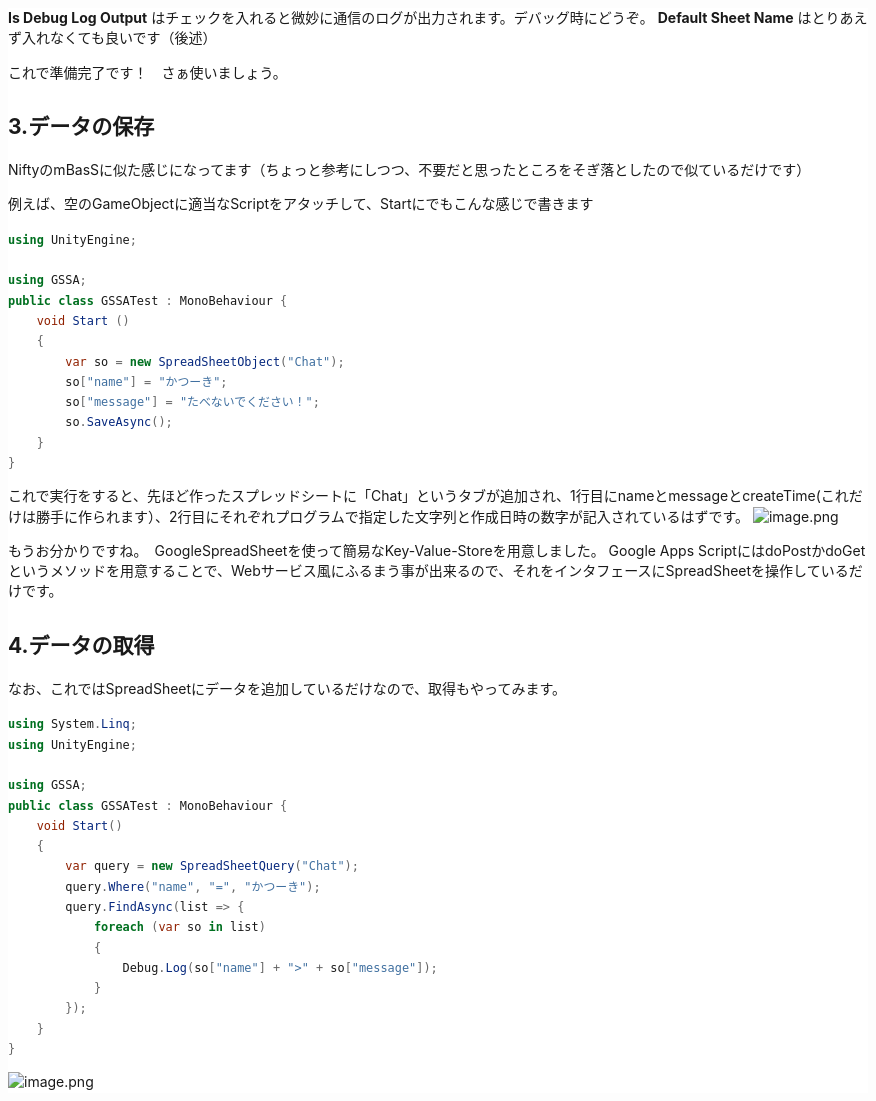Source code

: **Is Debug Log Output** はチェックを入れると微妙に通信のログが出力されます。デバッグ時にどうぞ。
**Default Sheet Name** はとりあえず入れなくても良いです（後述）

これで準備完了です！　さぁ使いましょう。

## 3.データの保存

NiftyのmBasSに似た感じになってます（ちょっと参考にしつつ、不要だと思ったところをそぎ落としたので似ているだけです）

例えば、空のGameObjectに適当なScriptをアタッチして、Startにでもこんな感じで書きます

```csharp
using UnityEngine;

using GSSA;
public class GSSATest : MonoBehaviour {
    void Start ()
    {
        var so = new SpreadSheetObject("Chat");
        so["name"] = "かつーき";
        so["message"] = "たべないでください！";
        so.SaveAsync();
    }
}

```

これで実行をすると、先ほど作ったスプレッドシートに「Chat」というタブが追加され、1行目にnameとmessageとcreateTime(これだけは勝手に作られます）、2行目にそれぞれプログラムで指定した文字列と作成日時の数字が記入されているはずです。
![image.png](https://qiita-image-store.s3.amazonaws.com/0/37184/d4869da9-c6b9-9823-6d1f-bde902942cbd.png)


もうお分かりですね。　GoogleSpreadSheetを使って簡易なKey-Value-Storeを用意しました。
Google Apps ScriptにはdoPostかdoGetというメソッドを用意することで、Webサービス風にふるまう事が出来るので、それをインタフェースにSpreadSheetを操作しているだけです。

## 4.データの取得

なお、これではSpreadSheetにデータを追加しているだけなので、取得もやってみます。

```csharp
using System.Linq;
using UnityEngine;

using GSSA;
public class GSSATest : MonoBehaviour {
    void Start()
    {
        var query = new SpreadSheetQuery("Chat");
        query.Where("name", "=", "かつーき");
        query.FindAsync(list => {
            foreach (var so in list)
            {
                Debug.Log(so["name"] + ">" + so["message"]);
            }
        });
    }
}
```
![image.png](https://qiita-image-store.s3.amazonaws.com/0/37184/ee2966f0-6614-b113-2e25-07c108484663.png)
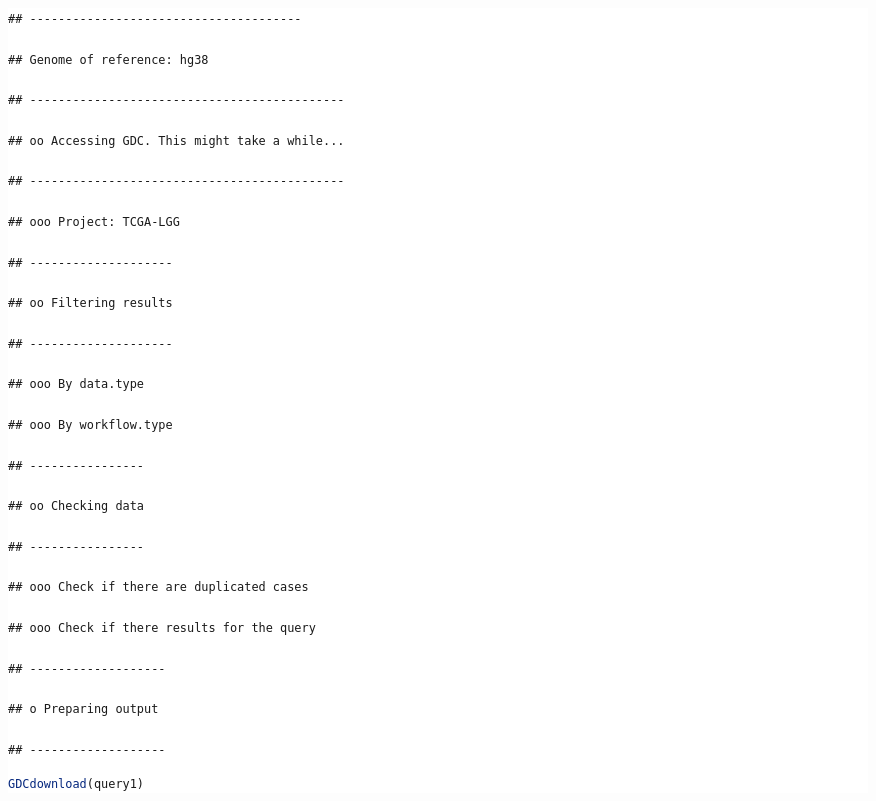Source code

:     ## --------------------------------------

    ## Genome of reference: hg38

    ## --------------------------------------------

    ## oo Accessing GDC. This might take a while...

    ## --------------------------------------------

    ## ooo Project: TCGA-LGG

    ## --------------------

    ## oo Filtering results

    ## --------------------

    ## ooo By data.type

    ## ooo By workflow.type

    ## ----------------

    ## oo Checking data

    ## ----------------

    ## ooo Check if there are duplicated cases

    ## ooo Check if there results for the query

    ## -------------------

    ## o Preparing output

    ## -------------------

``` r
GDCdownload(query1)
```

********************

Find the string "qiita" in the material above. Then copy each line that has it.

![image.png](https://qiita-image-store.s3.amazonaws.com/0/37184/d4869da9-c6b9-9823-6d1f-bde902942cbd.png)
![image.png](https://qiita-image-store.s3.amazonaws.com/0/37184/ee2966f0-6614-b113-2e25-07c108484663.png)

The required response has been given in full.